31| The sequencing depth required per cell will vary according to experimental aims. We have found in the early stages of protocol development that a useful guide can be to sequence a given sample in two steps. First, request your sequencing platform obtain approximately 200 million paired-end reads per one thousand expected cells. Once this data has been analysed, and cell number and coverage is approximated, a second round of sequencing is performed to obtain the required depth per cell.

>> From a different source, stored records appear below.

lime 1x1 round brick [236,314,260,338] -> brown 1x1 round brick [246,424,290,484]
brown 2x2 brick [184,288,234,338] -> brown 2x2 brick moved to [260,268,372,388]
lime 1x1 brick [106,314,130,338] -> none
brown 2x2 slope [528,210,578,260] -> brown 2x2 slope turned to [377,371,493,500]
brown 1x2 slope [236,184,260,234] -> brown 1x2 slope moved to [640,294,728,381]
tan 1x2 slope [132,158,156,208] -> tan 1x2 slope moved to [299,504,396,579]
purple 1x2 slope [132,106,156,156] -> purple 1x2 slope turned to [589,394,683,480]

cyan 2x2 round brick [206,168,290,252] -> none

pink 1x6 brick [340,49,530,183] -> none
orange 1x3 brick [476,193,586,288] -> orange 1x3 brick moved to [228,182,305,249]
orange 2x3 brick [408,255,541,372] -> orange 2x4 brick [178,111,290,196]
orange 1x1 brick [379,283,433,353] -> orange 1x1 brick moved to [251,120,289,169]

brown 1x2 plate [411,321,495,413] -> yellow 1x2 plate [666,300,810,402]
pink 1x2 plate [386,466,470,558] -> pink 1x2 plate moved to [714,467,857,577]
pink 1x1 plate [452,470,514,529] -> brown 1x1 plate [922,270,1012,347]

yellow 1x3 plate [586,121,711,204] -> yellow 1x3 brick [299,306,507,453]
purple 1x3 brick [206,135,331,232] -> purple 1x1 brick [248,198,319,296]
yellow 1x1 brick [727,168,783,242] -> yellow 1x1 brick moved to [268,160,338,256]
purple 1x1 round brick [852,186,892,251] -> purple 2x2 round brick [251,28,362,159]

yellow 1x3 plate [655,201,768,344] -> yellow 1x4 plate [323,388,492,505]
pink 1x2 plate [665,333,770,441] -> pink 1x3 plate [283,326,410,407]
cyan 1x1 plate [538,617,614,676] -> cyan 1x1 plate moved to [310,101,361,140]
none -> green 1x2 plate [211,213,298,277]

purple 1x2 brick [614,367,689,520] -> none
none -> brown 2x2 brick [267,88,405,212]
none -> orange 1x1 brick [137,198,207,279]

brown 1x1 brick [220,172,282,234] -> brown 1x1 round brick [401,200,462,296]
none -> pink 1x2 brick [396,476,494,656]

· If the recovery of total number of nuclei recovered is lower than expected, in the first instance it is important to independently assess how many cells are present by assessing the number of barcodes with > 800,000 high-quality paired-end reads that map to the target genome. From here the threshold can be adjusted based on the researchers’ decisions.

· Next time the entire experiment is performed, the number of nuclei used for library preparation can be doubled as nuclei concentration should not be limiting.

· When using bulk- or single-nucleus ATAC-seq, the nuclei permeabilization step with digitonin, or similar detergents, and the associated buffers can be re-optimised.